UST Stablecoin Depeg - Will It Recover?
There is a lot of noise on Crypto Twitter these days around UST losing its peg and how that will cause doom and gloom for crypto as a whole.
It was even enough for the Federal Reserve to speak up about the event:
So will UST unwind or will it recover?
If you are already familiar with the Terra ecosystem you can go ahead and skip the introduction and refresher on how UST maintains its peg.
What is UST?
UST is an algorithmic stablecoin.
It’s different from a normal stablecoin in that it isn’t backed by any type of collateral, such as other over-collateralized or fiat backed stablecoins (such as USDC, USDT).
Because of UST’s success the Luna Foundation recently announced they will buy $10 billion worth of Bitcoin with their excess capital.
This did not however change the fundamental mechanism on how UST maintains its peg.
Why create an algorithmic stablecoin instead of a fully backed stablecoin?
Algorithmic stablecoins can deal with the real world problem of not having enough collateral to meet the demand for the stablecoins. Terra was the first protocol that came up with a reasonable solution to this collateral problem.
Decentralisation. Crypto always had an Achilles heel: All liquidity in the crypto ecosystem was dependent on centralised stablecoins (USDT & USDC). Arguably giving the crypto industry a single point of failure. Terra’s UST is the 3rd largest stablecoin by marketcap and is fully decentralised, which some deem to be one of the greatest achievement in cryptoland in the past few years.
UST historic performance
Historically UST has depegged for a short duration twice.

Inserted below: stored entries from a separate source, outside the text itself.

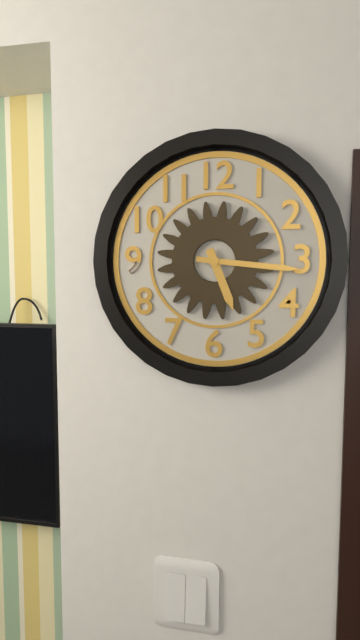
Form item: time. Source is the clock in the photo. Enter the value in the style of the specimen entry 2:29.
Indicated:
5:16
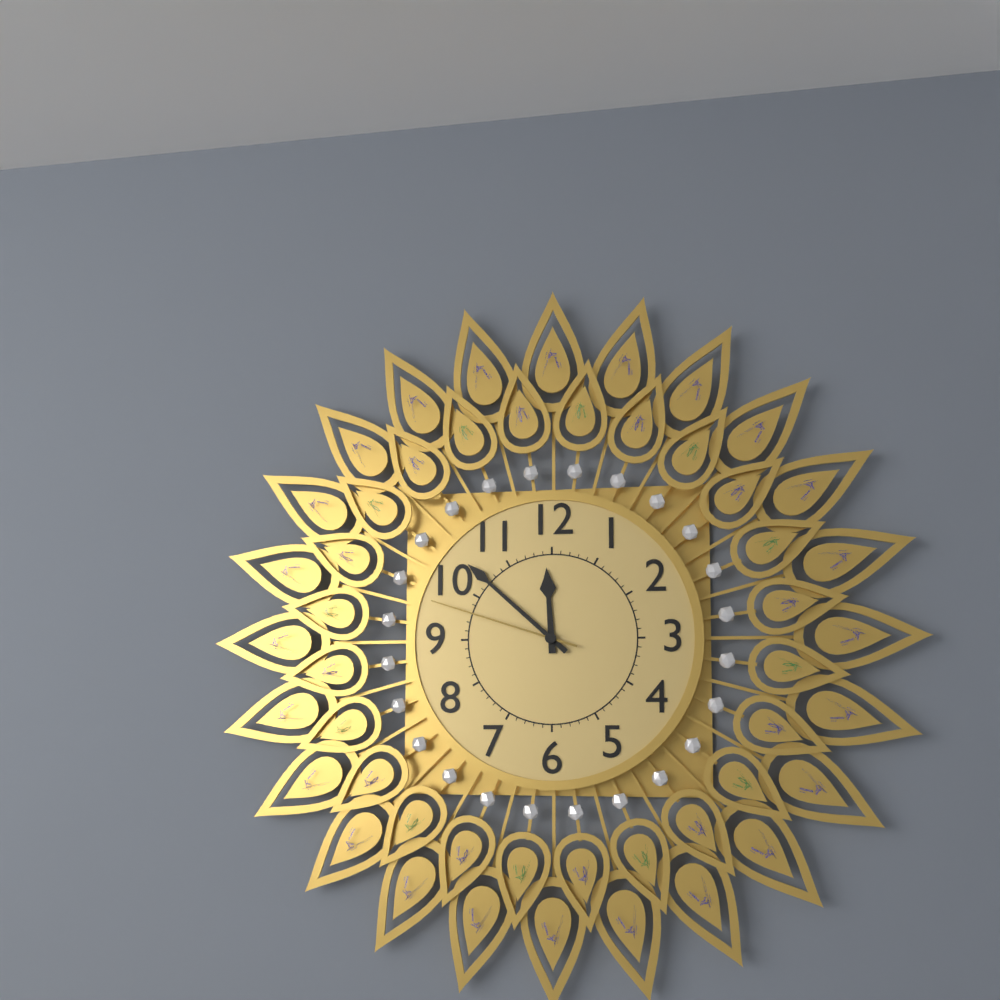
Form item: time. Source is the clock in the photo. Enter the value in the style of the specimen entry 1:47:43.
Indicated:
11:52:48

Once when the protocol was in its infancy and another time when it was under pressure during the BTC crash May last year.
So if they recovered in the past, why this fear?
For that we first must cover the basics.
So how does UST algorithmically maintain its peg?
Let’s look at two scenarios:
- Either UST is worth more than 1$
- or UST trades under 1$.
1. $UST < 1$ — below the peg:
The circulating money supply CONTRACTS within the system.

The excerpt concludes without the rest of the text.